POJ1753 Flip Game
Idea
仅仅需要枚举第一行就行了, 其他行可以用上面的情况分别写出.
注意可以使用宏定义简化代码的编写, 减小调试难度.
注意if(){}
的大括号总是要加.
Code
#include <iostream>
#include <string>
using namespace std;
#define F(i, a, b) for(int i=(a); i<=(b);i++)
#define Fd(i, a, b) for(int i=(a);i>=(b);i--)
char s[4][4];
char ori[4][4];
bool chk(){
int a = -1;
F(i, 0, 3)F(j, 0, 3) {
if(a == -1){
a=(s[i][j]=='w'?1:0);
}else{
if(a!=(s[i][j]=='w'?1:0)){
// printf("Fail");
return false;
}
}
}
// printf("Success");
return true;
}
#define isin(x, y) (x>=0 && x<4 && y>=0 && y<4)

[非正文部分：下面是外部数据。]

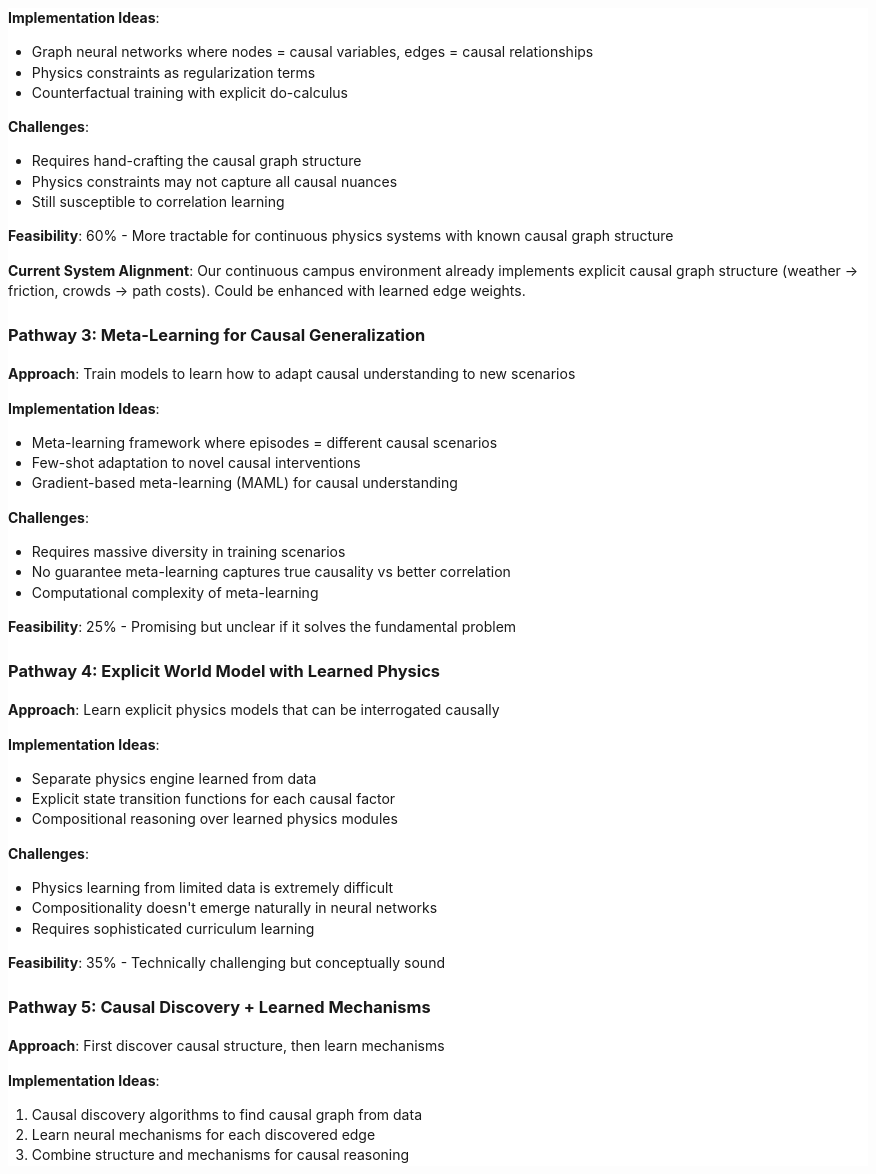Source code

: **Implementation Ideas**:
- Graph neural networks where nodes = causal variables, edges = causal relationships
- Physics constraints as regularization terms
- Counterfactual training with explicit do-calculus

**Challenges**:
- Requires hand-crafting the causal graph structure
- Physics constraints may not capture all causal nuances
- Still susceptible to correlation learning

**Feasibility**: 60% - More tractable for continuous physics systems with known causal graph structure

**Current System Alignment**: Our continuous campus environment already implements explicit causal graph structure (weather → friction, crowds → path costs). Could be enhanced with learned edge weights.

### Pathway 3: Meta-Learning for Causal Generalization
**Approach**: Train models to learn how to adapt causal understanding to new scenarios

**Implementation Ideas**:
- Meta-learning framework where episodes = different causal scenarios
- Few-shot adaptation to novel causal interventions
- Gradient-based meta-learning (MAML) for causal understanding

**Challenges**:
- Requires massive diversity in training scenarios
- No guarantee meta-learning captures true causality vs better correlation
- Computational complexity of meta-learning

**Feasibility**: 25% - Promising but unclear if it solves the fundamental problem

### Pathway 4: Explicit World Model with Learned Physics
**Approach**: Learn explicit physics models that can be interrogated causally

**Implementation Ideas**:
- Separate physics engine learned from data
- Explicit state transition functions for each causal factor
- Compositional reasoning over learned physics modules

**Challenges**:
- Physics learning from limited data is extremely difficult
- Compositionality doesn't emerge naturally in neural networks
- Requires sophisticated curriculum learning

**Feasibility**: 35% - Technically challenging but conceptually sound

### Pathway 5: Causal Discovery + Learned Mechanisms
**Approach**: First discover causal structure, then learn mechanisms

**Implementation Ideas**:
1. Causal discovery algorithms to find causal graph from data
2. Learn neural mechanisms for each discovered edge
3. Combine structure and mechanisms for causal reasoning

#define change(x, y) if(s[x][y]=='b') {s[x][y]='w';} else{ s[x][y]='b'; }
#define judge(x, y) if(isin(x, y)){ change(x, y);}
void press(int x, int y){
judge(x, y);
judge(x-1, y);
judge(x+1, y);
judge(x, y-1);
judge(x, y+1);
}
void restore(){
F(i, 0, 3) F(j, 0, 3) s[i][j] = ori[i][j];
}
int mintms= 114514191;
int ntimes = 0;
signed main(){
F(i, 0, 3) scanf("%s", ori[i]);
restore();
#define white(x, y) (s[x][y]=='w')
#define black(x, y) (s[x][y]=='b')
#define updt(x) mintms=min(mintms, x)
F(l, 0, ((1<<4)-1)){
// printf("l=%d\n", l);
int tmp = l, i=0;
while(i<4){
if(tmp&1) {ntimes ++;press(0, i);}
tmp>>=1, i++;
}
F(i, 1, 3){
F(j, 0, 3){
if(black(i-1, j)) {press(i, j); ntimes++;}
}
}
if(chk()) updt(ntimes);
ntimes=0;
// F(i, 0, 3) {F(j, 0, 3) printf("%c", s[i][j]); printf("\n");}
restore();
}
F(l, 0, ((1<<4)-1)){
// printf("l=%d\n", l);
int tmp = l, i=0;
while(i<4){
if((tmp&1)) {ntimes++;press(0, i);}
// cout<<"+";
tmp>>=1, i++;
}
F(i, 1, 3){
F(j, 0, 3){
if(white(i-1, j)) {press(i, j); ntimes++;}
}
}
if(chk()) updt(ntimes);
ntimes=0;
// F(i, 0, 3) {F(j, 0, 3) printf("%c", s[i][j]); printf("\n");}
restore();
}
if(mintms == 114514191) cout<<"Impossible"<<endl;
else cout<<mintms<<endl;
}